Investigators traced the truck’s registration to a residence in San Antonio. According to criminal complaints filed by the US law firm, they detained two men from Mexico for possession of weapons. The complaints made no specific allegations related to the deaths.

Authorities believe the truck discovered Monday had mechanical problems when it was left next to a railroad track in an area of ​​San Antonio surrounded by junkyards running into a busy highway, said Bexar County Judge Nelson Wolff, the county’s top-ranking official. That includes San Antonio.

At least one of the suspects, an American, is in hospital, Zanatta said Tuesday.

People smugglers threaten and exploit to make a profit, says Biden

Homeland Security Investigation has detained three people “believed to be part of the smuggling conspiracy,” the U.S. Immigration and Customs Administration confirmed in a statement to USA TODAY. Their names and any information about the operation have not been released.
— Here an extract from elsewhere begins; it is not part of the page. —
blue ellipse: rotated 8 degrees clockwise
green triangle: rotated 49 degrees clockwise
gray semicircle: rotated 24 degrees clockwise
The United States Department of Homeland Security promised an investigation into what happened and the apparent smuggling operation.

On Tuesday, President Joe Biden called the “tragic loss of life” in San Antonio “chilling and heartbreaking.”

“While we are still learning all the facts about what happened and the Department of Homeland Security is in charge of the investigation, initial reports are that this tragedy was caused by smugglers or traffickers who have no respect for the lives they put at risk.” bring and exploit to make a profit,” he said.

‘EXPLOIT TO MAKE PROFIT’: Biden defends border policy after death of at least 51 migrants in Texas.